In der documenta Halle zeigte das thailändische Künstlerkollektiv Baan Noorg Collaborative Arts and Culture aus der Provinz Ratchaburi seine Videoinstallation zum Thema „Milchwirtschaft in Deutschland und Thailand“, ein Schattentheater und eine Skateboard-Bahn. Das Wajukuu Art Project aus Nairobi sowie das Instituto de Artivismo Hannah Arendt (INSTAR) aus Havanna präsentieren künstlerische Arbeiten. Das Kollektiv Britto Arts Trust aus Dhaka konzentrierte sich auf Ernährungspolitik.
Im ruruHaus gab es neben documenta Tickets, einem Cafe und Merge-Artikeln auch kleinere Installationen im Untergeschoß.
Zum Schluss besichtigten wir das Stadtmuseum Kassel, die Grimmwelt und das Museum für Sepulkralkultur.
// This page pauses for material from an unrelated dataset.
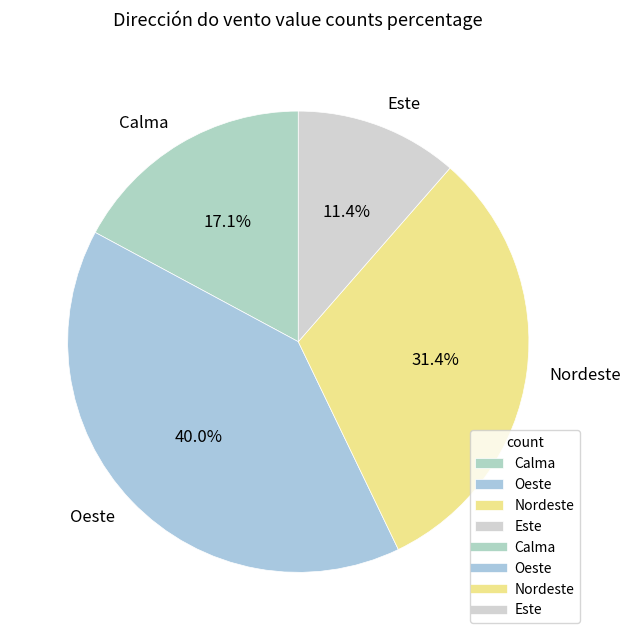

What is the largest slice in the pie chart?

Oeste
Im Stadtmuseum waren auf mehreren Etagen Kunstwerke der britischen Künstlergruppe Project Art Works aus Hastings, des Kollektivs FAFSWAG aus Aotearoa und des Nhà Sàn Collective aus Hanoi zu sehen. Safdar Ahmed präsentierte eine Videoinstallation.
Die Grimmwelt Kassel steht auf einem innerstädtischen Weinberg und ist ein Ausstellungshaus für Jacob und Wilhelm Grimm. Gezeigt wurden Arbeiten der Künstlerin Jumana Emil Abboud zum Thema Wasser, des Kollektives Alice Yard sowie der indonesische Künstler Agus Nur Amal PMTOH.
Im Museum für Sepulkralkultur wurden großformatige Drucke und Skulpturen des mexikanischen Künstlers Erick Beltrán gezeigt sowie ein Reklameschild für Halal Fried Chicken von Hamja Ahsan.
Dann gönnten wir uns einen Drink im Biergarten der Grimmwelt und ein spanisches Essen mit toller Aussicht auf der Terrasse des Boleros.